В Западной Германии 1970-х и 1980-х годов наметилась волна так называемой «литературы об отцах»: второе поколение обратилось к биографиям своих родителей, живших при национал-социализме. Эти книги были нацелены против молчания первого поколения; зачастую импульсом для их написания служила смерть родителей, а сами тексты представляли собой запоздалый диалог, который не сумел состояться при их жизни. То же самое происходило среди жертв. Здесь также появилась литература второго поколения, посвященная темам, которые утаивались родителями и от собственных детей, и даже от самих себя. Роман Давида Гроссмана «См. статью “Любовь”» является впечатляющим примером интереса детей к воспоминаниям своих дедушек и бабушек, которые, оказавшись социальными маргиналами, обмениваются друг с другом историями о пережитых ужасах, не вызывая к себе никакого общественного внимания. Примерно через пятьдесят лет периода сокрытия политический и социальный климат совершенно изменился; на закате дней многие из жертв, пережившие Холокост, начали соглашаться на запись своих свидетельств. Да и рамочные политические условия изменились. «Яд ва-Шем» стал центральным мемориалом, где наряду с научно-исследовательским архивом разместился центр литургических поминальных служб и политической коммеморации. Поскольку со стороны поколения преступников не произошел аналогичный сдвиг мемориального характера, возникла резкая асимметрия: зияющему провалу молчания противостоят переполняющиеся архивы со свидетельствами в виде книг, кинофильмов и видеозаписей. Подобная асимметрия памяти подлежит устранению; к этой теме обратилась новая немецкая литература с романами семейных воспоминаний.

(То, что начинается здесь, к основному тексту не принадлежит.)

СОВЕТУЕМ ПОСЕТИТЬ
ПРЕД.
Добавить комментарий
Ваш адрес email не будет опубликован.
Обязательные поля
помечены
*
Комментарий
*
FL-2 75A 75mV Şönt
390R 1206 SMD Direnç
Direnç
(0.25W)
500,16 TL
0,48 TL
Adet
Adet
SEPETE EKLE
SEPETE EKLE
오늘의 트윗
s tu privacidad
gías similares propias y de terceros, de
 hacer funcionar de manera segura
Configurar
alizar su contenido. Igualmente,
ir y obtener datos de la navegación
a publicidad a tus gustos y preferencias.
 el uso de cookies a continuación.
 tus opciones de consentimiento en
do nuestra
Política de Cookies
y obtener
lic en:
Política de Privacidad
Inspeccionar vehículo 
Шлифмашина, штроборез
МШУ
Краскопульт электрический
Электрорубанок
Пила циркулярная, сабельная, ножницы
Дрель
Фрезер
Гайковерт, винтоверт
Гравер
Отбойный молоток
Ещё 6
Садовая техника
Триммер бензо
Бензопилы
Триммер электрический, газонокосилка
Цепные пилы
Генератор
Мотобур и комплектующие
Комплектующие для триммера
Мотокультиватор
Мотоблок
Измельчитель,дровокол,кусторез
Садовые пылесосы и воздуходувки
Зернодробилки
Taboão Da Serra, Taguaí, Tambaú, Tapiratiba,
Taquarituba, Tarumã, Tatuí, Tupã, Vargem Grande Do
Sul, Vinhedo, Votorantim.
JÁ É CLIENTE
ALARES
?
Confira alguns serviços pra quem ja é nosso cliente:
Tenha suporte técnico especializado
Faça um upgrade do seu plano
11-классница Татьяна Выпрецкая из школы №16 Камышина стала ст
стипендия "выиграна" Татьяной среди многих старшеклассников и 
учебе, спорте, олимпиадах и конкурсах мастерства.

Если о параллелях между травмой преступника и травмой жертвы можно говорить применительно к первому поколению лишь условно, то для второго поколения определенное сходство между ними очевидно и психические травмы здесь сравнимы. Замалчивание центральных биографических событий поколением родителей обусловило для детей с обеих сторон срабатывание механизма бессознательного переноса. Израильский терапевт Дан Бар-Он, изучавший психологически травмированных пациентов второго поколения как со стороны преступников, так и со стороны жертв, неоднократно проводил успешные встречи представителей обеих групп. Эти встречи выявляли зеркально-симметричные психические нарушения, которые взаимно осознавались обеими группами, что оказывало освобождающее воздействие.